NC State and the Poole College of Management’s military friendly culture made it the obvious choice. “The MBA program at Poole just jumped right out at me,” he says.

Which isn’t to say that it was easy to juggle a rigorous graduate program and a demanding career.

“The hardest part was if you were in a trial out of state trying to keep up with some of the curriculum,” he says. “The professors were great as needed, and my colleagues were great when you were working in teams in a class.”

In the Jenkins MBA he also took advantage of study abroad experiences in Ireland and Germany, and even guest lectured when some of the biosciences curriculum covered topics related to litigation and liability.

It was fun, Warner says, to often be the oldest student in the class and the same age — or older — than professors.

“I felt like I was bringing a different perspective to this,” he says. With decades of leadership experience from his military service, he brought additional depth to classes. In other areas, such as marketing, he had lots to learn — new know-how and insights that he now applies to his client work.

“It gave me a lot more breadth and depth when I talk to clients,” he says. 

The Jenkins MBA has also had a bottom-line impact on his career.

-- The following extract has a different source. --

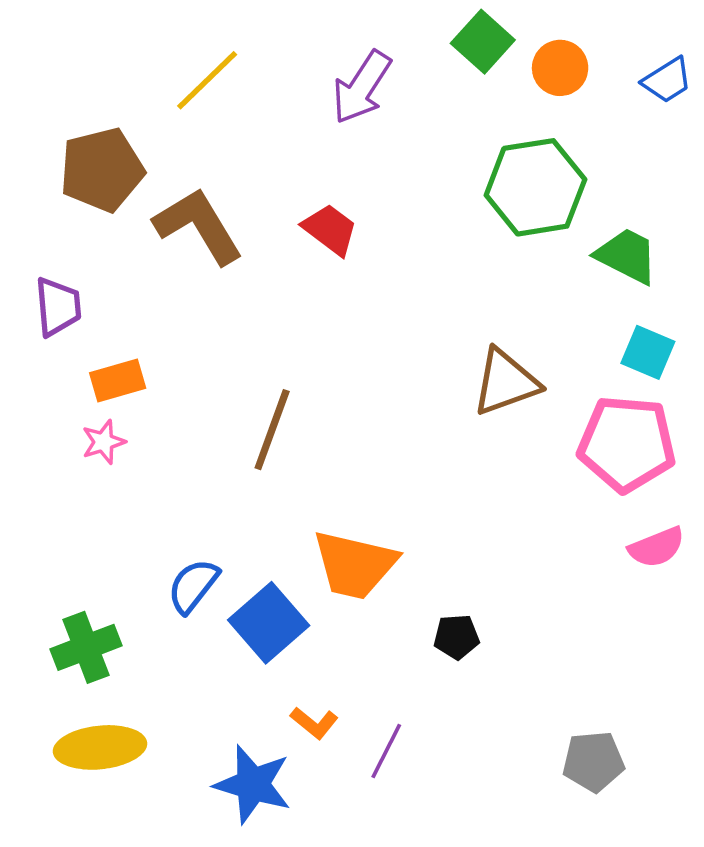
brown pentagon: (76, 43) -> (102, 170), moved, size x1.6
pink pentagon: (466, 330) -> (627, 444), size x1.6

“It’s expanded both my practice and the firm’s practice in a myriad of ways,” he says. “I’ve transitioned a bit from product liability defense and government contractor defense, which I’ve always traditionally done, to more of a business and commercial litigator because the MBA’s allowed me to do that. It’s made me a better litigator.”

For anybody with a military background, Warner says, NC State and the Jenkins MBA is a “no-brainer.”

“They understand the veteran,” he says. “They have a great veteran support network and the folks walk the walk and talk the talk in the veteran world.”

He adds that what he learned at Poole lines up with the leadership values he was first exposed to in the military.

“It gives you the motivation to not just walk up the rank, but to walk up all kinds of ranks of business in the future,” he says. “It provides you with that type of background and platform to do what I think is the most important thing, which is to act.”